Use sync command to make sure everything is actually written into USB.

Not every .iso supports booting from USB so even properly written it may fail to boot.

  • Fedora's ISO is crafted to boot properly even if started as a normal disk image. May 8, 2018 at 22:52

Regarding the first question that you posed, any program running in a virtual machine will use the kernel and libraries in the guest, not the host (which makes sense: a Windows guest wouldn't be able to directly call libraries on a Linux host, or vice versa.) As long as your Fedora VM has essentially the same configuration of Python as your Ubuntu machines, you should be able to do a valid comparison between them.

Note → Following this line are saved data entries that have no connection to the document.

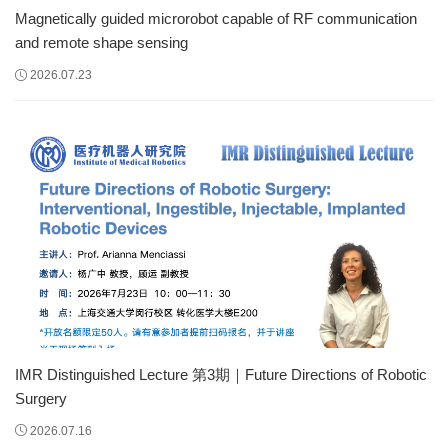
Magnetically guided microrobot capable of RF communication
and remote shape sensing
2026.07.23
IMR Distinguished Lecture 第3期｜Future Directions of Robotic
Surgery
2026.07.16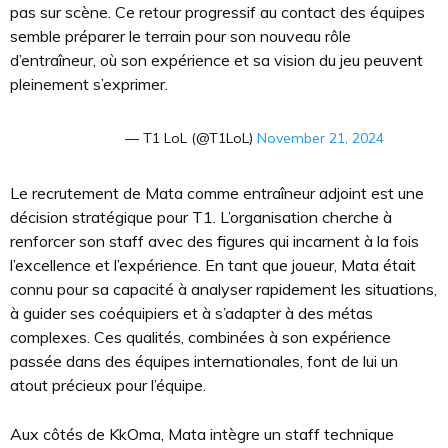
pas sur scène. Ce retour progressif au contact des équipes
semble préparer le terrain pour son nouveau rôle
d’entraîneur, où son expérience et sa vision du jeu peuvent
pleinement s’exprimer.
— T1 LoL (@T1LoL)
November 21, 2024
Le recrutement de Mata comme entraîneur adjoint est une
décision stratégique pour T1. L’organisation cherche à
renforcer son staff avec des figures qui incarnent à la fois
l’excellence et l’expérience. En tant que joueur, Mata était
connu pour sa capacité à analyser rapidement les situations,
à guider ses coéquipiers et à s’adapter à des métas
complexes. Ces qualités, combinées à son expérience
passée dans des équipes internationales, font de lui un
atout précieux pour l’équipe.
Aux côtés de KkOma, Mata intègre un staff technique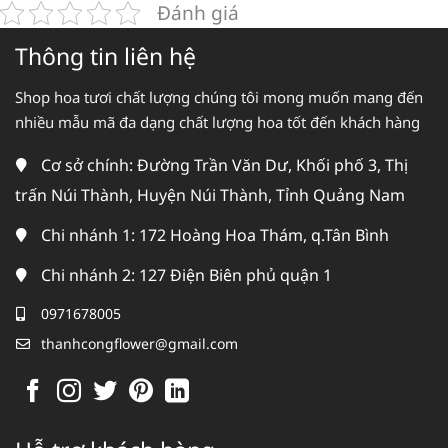
Đánh giá
Thông tin liên hệ
Shop hoa tươi chất lượng chúng tôi mong muốn mang đến
nhiều mẫu mã đa dạng chất lượng hoa tốt đến khách hàng
Cơ sở chính: Đường Trần Văn Dư, Khối phố 3, Thị
trấn Núi Thành, Huyện Núi Thành, Tỉnh Quảng Nam
Chi nhánh 1: 172 Hoàng Hoa Thám, q.Tân Bình
Chi nhánh 2: 127 Điện Biên phủ quận 1
0971678005
thanhcongflower@gmail.com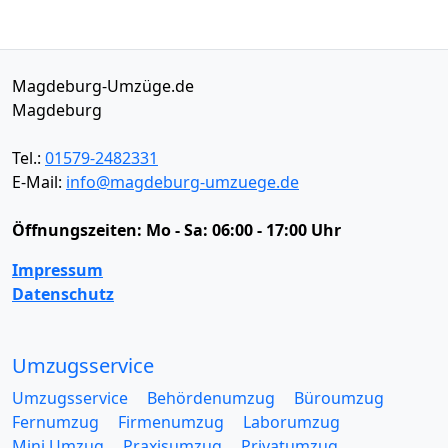
Magdeburg-Umzüge.de
Magdeburg
Tel.:
01579-2482331
E-Mail:
info@magdeburg-umzuege.de
Öffnungszeiten:
Mo - Sa: 06:00 - 17:00 Uhr
Impressum
Datenschutz
Umzugsservice
Umzugsservice
Behördenumzug
Büroumzug
Fernumzug
Firmenumzug
Laborumzug
Mini Umzug
Praxisumzug
Privatumzug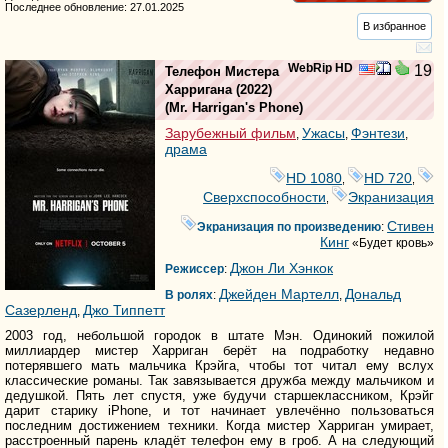
Последнее обновление: 27.01.2025
В избранное
WebRip HD
19
Телефон Мистера
Харригана
(2022)
(
Mr. Harrigan's Phone
)
Зарубежный фильм
Ужасы
Фэнтези
,
,
,
драма
HD 1080
HD 720
,
,
Сверхспособности
Экранизация
,
Стивен
Экранизация по произведению
:
Кинг
«Будет кровь»
Джон Ли Хэнкок
Режиссер
:
Джейден Мартелл
Дональд
В ролях
:
,
Сазерленд
Джо Типпетт
,
2003 год, небольшой городок в штате Мэн. Одинокий пожилой
миллиардер мистер Харриган берёт на подработку недавно
потерявшего мать мальчика Крэйга, чтобы тот читал ему вслух
классические романы. Так завязывается дружба между мальчиком и
дедушкой. Пять лет спустя, уже будучи старшеклассником, Крэйг
дарит старику iPhone, и тот начинает увлечённо пользоваться
последним достижением техники. Когда мистер Харриган умирает,
расстроенный парень кладёт телефон ему в гроб. А на следующий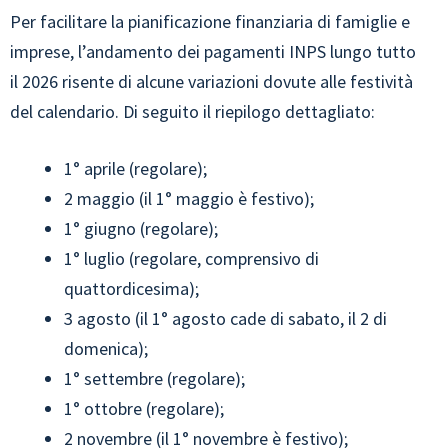
Per facilitare la pianificazione finanziaria di famiglie e
imprese, l’andamento dei pagamenti INPS lungo tutto
il 2026 risente di alcune variazioni dovute alle festività
del calendario. Di seguito il riepilogo dettagliato:
1° aprile (regolare);
2 maggio (il 1° maggio è festivo);
1° giugno (regolare);
1° luglio (regolare, comprensivo di
quattordicesima);
3 agosto (il 1° agosto cade di sabato, il 2 di
domenica);
1° settembre (regolare);
1° ottobre (regolare);
2 novembre (il 1° novembre è festivo);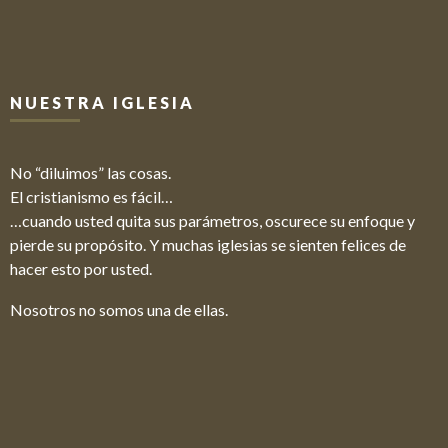
NUESTRA IGLESIA
No “diluimos” las cosas.
El cristianismo es fácil…
…cuando usted quita sus parámetros, oscurece su enfoque y
pierde su propósito. Y muchas iglesias se sienten felices de
hacer esto por usted.
Nosotros no somos una de ellas.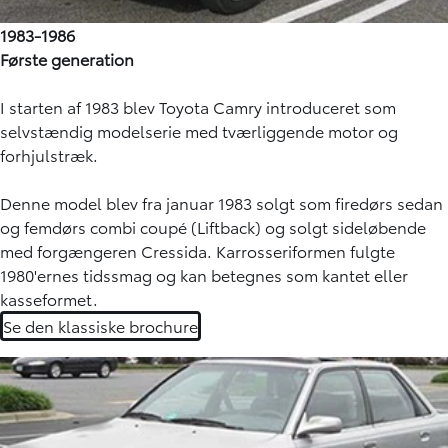
1983-1986
Første generation
I starten af 1983 blev Toyota Camry introduceret som
selvstændig modelserie med tværliggende motor og
forhjulstræk.
Denne model blev fra januar 1983 solgt som firedørs sedan
og femdørs combi coupé (Liftback) og solgt sideløbende
med forgængeren Cressida. Karrosseriformen fulgte
1980'ernes tidssmag og kan betegnes som kantet eller
kasseformet.
Se den klassiske brochure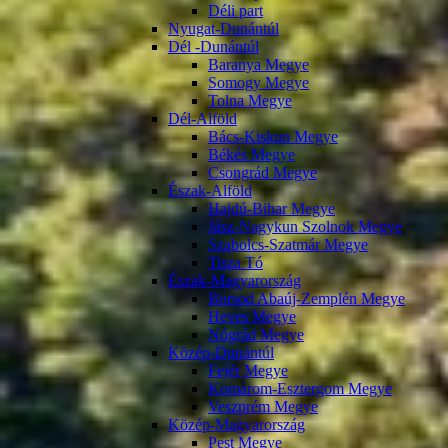
Déli part
Nyugat-Dunántúl
Dél -Dunántúl
Baranya Megye
Somogy Megye
Tolna Megye
Dél-Alföld
Bács-Kiskun Megye
Békés Megye
Csongrád Megye
Észak-Alföld
Hajdú-Bihar Megye
Jász-Nagykun Szolnok Megye
Szabolcs-Szatmár Megye
Tisza Tó
Észak-Magyarország
Borsod Abaúj-Zemplén Megye
Heves Megye
Nógrád Megye
Közép-Dunántúl
Fejér Megye
Komárom-Esztergom Megye
Veszprém Megye
Közép-Magyarország
Pest Megye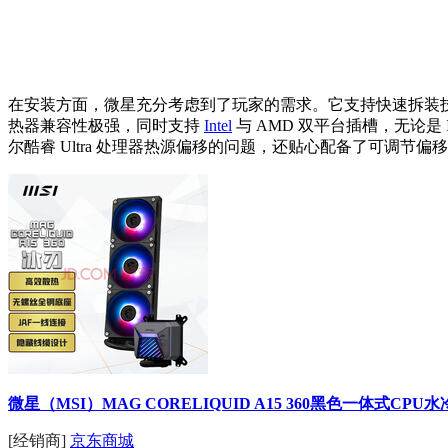
在安装方面，微星充分考虑到了玩家的需求。它支持快速拆装技
热器兼容性极强，同时支持
Intel
与 AMD 双平台插槽，无论是 I
尔酷睿 Ultra 处理器热源偏移的问题，还贴心配备了可调节
微星（MSI）MAG CORELIQUID A15 360黑色一体式C
[经销商]
京东商城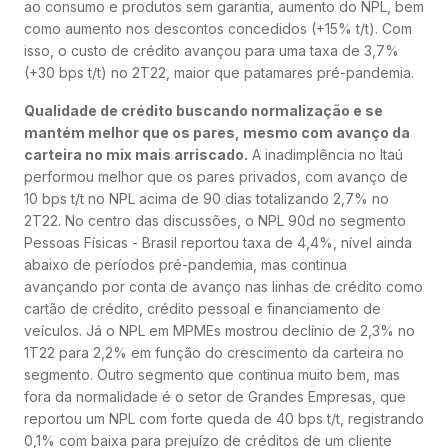
ao consumo e produtos sem garantia, aumento do NPL, bem
como aumento nos descontos concedidos (+15% t/t). Com
isso, o custo de crédito avançou para uma taxa de 3,7%
(+30 bps t/t) no 2T22, maior que patamares pré-pandemia.
Qualidade de crédito buscando normalização e se
mantém melhor que os pares, mesmo com avanço da
carteira no mix mais arriscado.
A inadimplência no Itaú
performou melhor que os pares privados, com avanço de
10 bps t/t no NPL acima de 90 dias totalizando 2,7% no
2T22. No centro das discussões, o NPL 90d no segmento
Pessoas Físicas - Brasil reportou taxa de 4,4%, nível ainda
abaixo de períodos pré-pandemia, mas continua
avançando por conta de avanço nas linhas de crédito como
cartão de crédito, crédito pessoal e financiamento de
veículos. Já o NPL em MPMEs mostrou declínio de 2,3% no
1T22 para 2,2% em função do crescimento da carteira no
segmento. Outro segmento que continua muito bem, mas
fora da normalidade é o setor de Grandes Empresas, que
reportou um NPL com forte queda de 40 bps t/t, registrando
0,1% com baixa para prejuízo de créditos de um cliente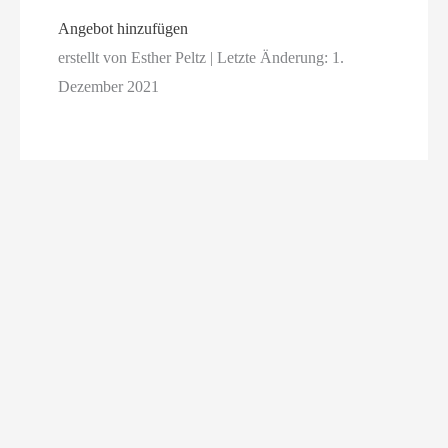
Angebot hinzufügen
erstellt von Esther Peltz | Letzte Änderung: 1.
Dezember 2021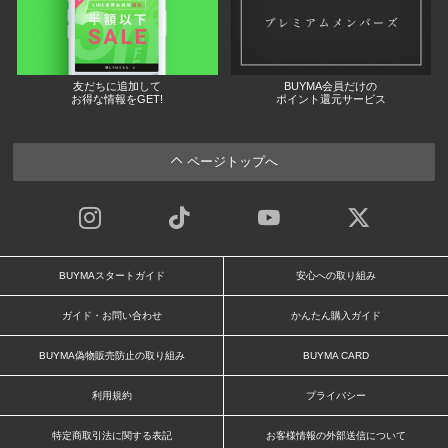
友だちに追加して
BUYMA会員だけの
お得な情報をGET!
ポイント還元サービス
ページトップへ
BUYMAスタートガイド
安心への取り組み
ガイド・お問い合わせ
かんたん購入ガイド
BUYMA偽物販売防止の取り組み
BUYMA CARD
利用規約
プライバシー
特定商取引法に関する表記
お客様情報の外部送信について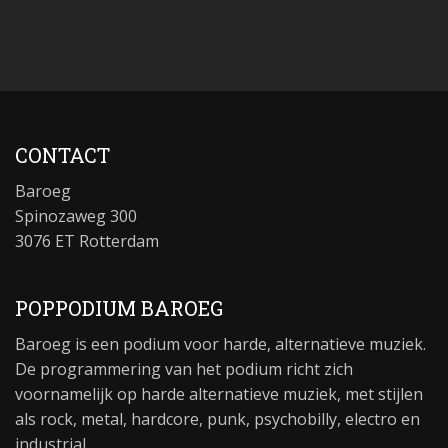
CONTACT
Baroeg
Spinozaweg 300
3076 ET Rotterdam
POPPODIUM BAROEG
Baroeg is een podium voor harde, alternatieve muziek.
De programmering van het podium richt zich
voornamelijk op harde alternatieve muziek, met stijlen
als rock, metal, hardcore, punk, psychobilly, electro en
industrial.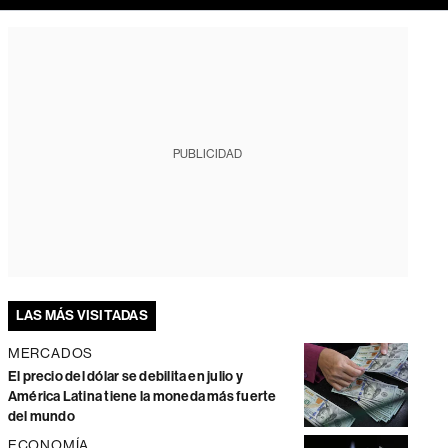
PUBLICIDAD
LAS MÁS VISITADAS
MERCADOS
El precio del dólar se debilita en julio y
América Latina tiene la moneda más fuerte
del mundo
ECONOMÍA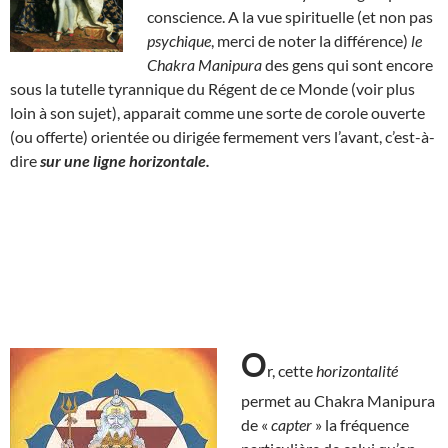
conscience. A la vue spirituelle (et non pas
psychique
, merci de noter la différence)
le
Chakra Manipura
des gens qui sont encore
sous la tutelle tyrannique du Régent de ce Monde (voir plus
loin à son sujet), apparait comme une sorte de corole ouverte
(ou offerte) orientée ou dirigée fermement vers l’avant, c’est-à-
dire
sur une ligne horizontale.
O
r, cette
horizontalité
permet au Chakra Manipura
de «
capter
» la fréquence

(The only nit-picky exception to that is the interface that VirtualBox supplies to the guest: for example, the guest's network adapter is being implemented as a series of network calls on the host. However, unless there's a bug in VirtualBox or your host it shouldn't affect your tests.)

I would recommend posting a separate question on Stack Overflow with the non-functioning code though: being forced to run a program on a specific version/distribution is not fun and is extremely fragile.